Written task
In the records below, take the line containing "## Gatsby Commands" and every line following it, and write them out exactly.
Data START
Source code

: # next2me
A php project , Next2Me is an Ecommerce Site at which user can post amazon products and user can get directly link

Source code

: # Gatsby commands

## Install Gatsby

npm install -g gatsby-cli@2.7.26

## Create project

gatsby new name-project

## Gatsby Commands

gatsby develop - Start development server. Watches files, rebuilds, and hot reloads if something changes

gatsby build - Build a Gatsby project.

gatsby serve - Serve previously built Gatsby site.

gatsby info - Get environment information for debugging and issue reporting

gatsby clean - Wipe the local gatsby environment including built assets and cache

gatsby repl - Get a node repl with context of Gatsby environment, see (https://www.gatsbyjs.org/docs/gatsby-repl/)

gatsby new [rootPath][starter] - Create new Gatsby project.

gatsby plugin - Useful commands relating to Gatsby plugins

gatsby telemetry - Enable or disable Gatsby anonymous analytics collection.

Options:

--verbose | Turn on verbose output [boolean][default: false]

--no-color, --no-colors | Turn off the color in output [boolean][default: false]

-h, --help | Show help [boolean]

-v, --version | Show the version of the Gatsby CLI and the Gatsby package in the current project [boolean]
Data END
Answer box
## Gatsby Commands

gatsby develop - Start development server. Watches files, rebuilds, and hot reloads if something changes

gatsby build - Build a Gatsby project.

gatsby serve - Serve previously built Gatsby site.

gatsby info - Get environment information for debugging and issue reporting

gatsby clean - Wipe the local gatsby environment including built assets and cache

gatsby repl - Get a node repl with context of Gatsby environment, see (https://www.gatsbyjs.org/docs/gatsby-repl/)

gatsby new [rootPath][starter] - Create new Gatsby project.

gatsby plugin - Useful commands relating to Gatsby plugins

gatsby telemetry - Enable or disable Gatsby anonymous analytics collection.

Options:

--verbose | Turn on verbose output [boolean][default: false]

--no-color, --no-colors | Turn off the color in output [boolean][default: false]

-h, --help | Show help [boolean]

-v, --version | Show the version of the Gatsby CLI and the Gatsby package in the current project [boolean]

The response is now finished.